El libro está muy bien, también en la pretensión de activar la conciencia del país, a pesar de la ideología radical que sobresale en muchos de los parajes, que podría haber evitado. Sin embargo, los tremendistas también enseñan las costuras y de tanto ‘arrimarse’ los toros a menudo les perforan.

Julià de Jòdar ha creado un mundo singular, lleno de personajes habituales o nuevos que entran y salen ante la deriva de una sociedad que se ablanda en su propia bonhomía y confort. La respuesta que todavía da el escritor va en paralelo a la denuncia de una comunidad exasperante, como todas las que viven más allá del desbarajuste. Algunos observamos los comportamientos de amigos que caminaban por el lado salvaje y Jódar se ha limitado a describirlo o pintarlo, en algunos momentos en los colores de una acuarela y otros con un aceite oscuro al estilo de Nonell. En cualquier caso su aventura se interroga sobre el presente mientras recapitula en el pasado transformado, una mirada panorámica desde el detalle, sin embargo. Y lo más importante de todo, incorpora el paisaje, exactamente como hacíamos como cuando éramos niños y edificaban hasta el último rincón de nuestros belenes desgraciados, con figuras de diferentes tamaños, rotas de extremidades y cabezas.

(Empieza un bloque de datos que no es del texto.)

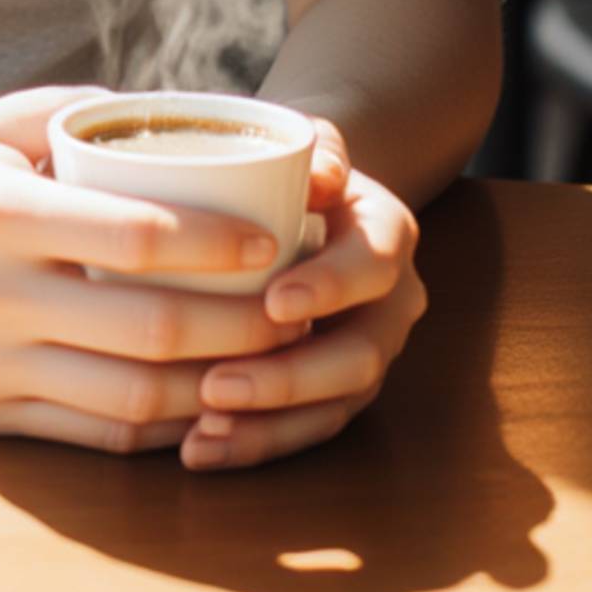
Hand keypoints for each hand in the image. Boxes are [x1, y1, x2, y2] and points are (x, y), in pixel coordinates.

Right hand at [0, 85, 321, 455]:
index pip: (133, 237)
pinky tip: (201, 400)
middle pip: (147, 330)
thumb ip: (77, 118)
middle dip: (240, 326)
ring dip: (213, 387)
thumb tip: (180, 115)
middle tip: (298, 310)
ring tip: (268, 363)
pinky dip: (157, 426)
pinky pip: (89, 436)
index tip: (275, 239)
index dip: (217, 246)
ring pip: (128, 399)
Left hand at [177, 114, 428, 471]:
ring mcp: (366, 354)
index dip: (331, 287)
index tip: (275, 301)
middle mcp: (390, 305)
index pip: (374, 265)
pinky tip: (201, 451)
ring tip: (203, 433)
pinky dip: (257, 444)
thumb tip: (321, 172)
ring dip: (268, 428)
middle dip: (288, 379)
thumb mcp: (307, 140)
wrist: (306, 196)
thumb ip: (318, 146)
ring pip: (333, 407)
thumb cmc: (293, 167)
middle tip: (216, 385)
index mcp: (387, 236)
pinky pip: (306, 430)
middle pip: (358, 357)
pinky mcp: (335, 392)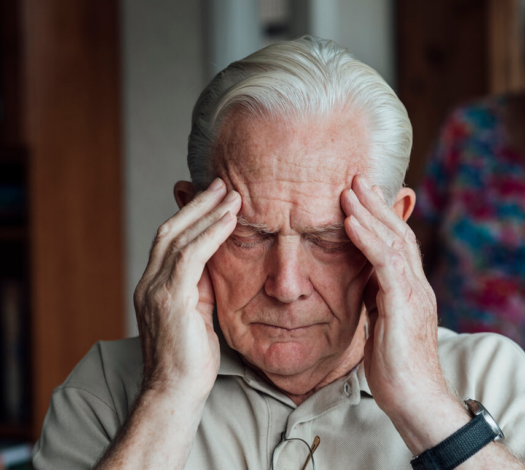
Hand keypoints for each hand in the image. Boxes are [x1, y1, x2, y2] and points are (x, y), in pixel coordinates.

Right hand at [133, 178, 240, 402]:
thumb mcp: (198, 314)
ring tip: (231, 194)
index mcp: (155, 286)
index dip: (190, 214)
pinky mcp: (169, 299)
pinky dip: (210, 233)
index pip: (169, 240)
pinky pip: (190, 256)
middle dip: (197, 204)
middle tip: (223, 183)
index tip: (212, 196)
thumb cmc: (191, 360)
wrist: (175, 393)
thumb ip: (202, 287)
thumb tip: (217, 263)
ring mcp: (155, 290)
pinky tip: (229, 219)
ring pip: (178, 237)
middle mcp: (149, 283)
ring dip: (207, 212)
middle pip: (170, 230)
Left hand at [341, 175, 467, 453]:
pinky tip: (351, 222)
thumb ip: (379, 301)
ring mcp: (414, 295)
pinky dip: (368, 239)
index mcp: (412, 292)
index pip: (399, 246)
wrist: (417, 403)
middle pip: (399, 234)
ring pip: (394, 242)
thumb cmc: (398, 372)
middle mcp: (418, 287)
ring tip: (349, 190)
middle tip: (356, 177)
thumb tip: (366, 284)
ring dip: (369, 213)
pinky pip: (385, 265)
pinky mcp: (404, 307)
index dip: (382, 218)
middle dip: (377, 204)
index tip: (362, 196)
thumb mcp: (383, 328)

De la misma forma que durante una época se habló de Catalunya como el Titanic –Azúa, de nuevo–, en otra, después de la Transición, se habló del desencanto. De manera casi idéntica, pero menos romántica, los excesos retóricos y las sobreactuaciones del Procés se asemejan a los que vivimos durante la locura de la Transición, cuando algunos creíamos que la revolución estaba muy cerca. Me gusta que escritores como Jòdar apliquen su escepticismo a los comportamientos histéricos de la historia. Los relativizan, lo que aumenta su proyección en la lupa que aplica la historia, o la novela de la historia, es decir, esa memoria íntima de los personajes de La casa tapiada y las demás novelas de Jòdar.